In ancient times, dating back to the ancient Greeks, chemistry was not domain specific. The manipulation of oils for medicinal purposes or for artistic purposes utilized the same methodologies and formulas, and were protected by the same groups. Into the middle ages these groups were the monks of early Christianity, who were often tasked with copying and protecting knowledge so that it could persist through time.
In these scrolls were recipes for “drying oils”, which could be used as varnishes to protect paintings from water damage. Thickened oils such as poppy, hempseed, castor, and linseed were used for their varnishing capabilities.
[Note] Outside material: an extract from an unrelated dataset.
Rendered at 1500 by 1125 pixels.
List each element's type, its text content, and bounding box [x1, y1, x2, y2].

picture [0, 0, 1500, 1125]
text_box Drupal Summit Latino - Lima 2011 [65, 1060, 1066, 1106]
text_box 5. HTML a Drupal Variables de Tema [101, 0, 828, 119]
If pigments are added to these thickened oils/varnishes, they could be used as paints, and hence the initial creation of oil paints and the first oil paintings. Early examples of oil paints were 13th century tempera painting, as well as all types of surfaces as described by
Cennino Cennini, a 14th century Italian painter.
The procedures for making these paints was improved over time. Some examples of the improvements include purifying oils, using sunlight to bleach them, additives such as lead and other metals, and mixing/boiling various concoctions.
It is said that a perfected procedure for oil paints was discovered by the Flemish Van Eyck Brothers, in the 15th century. The medium proceeded to gain popularity as it spread through Italy and was adapted by the popular Italian painters of the era.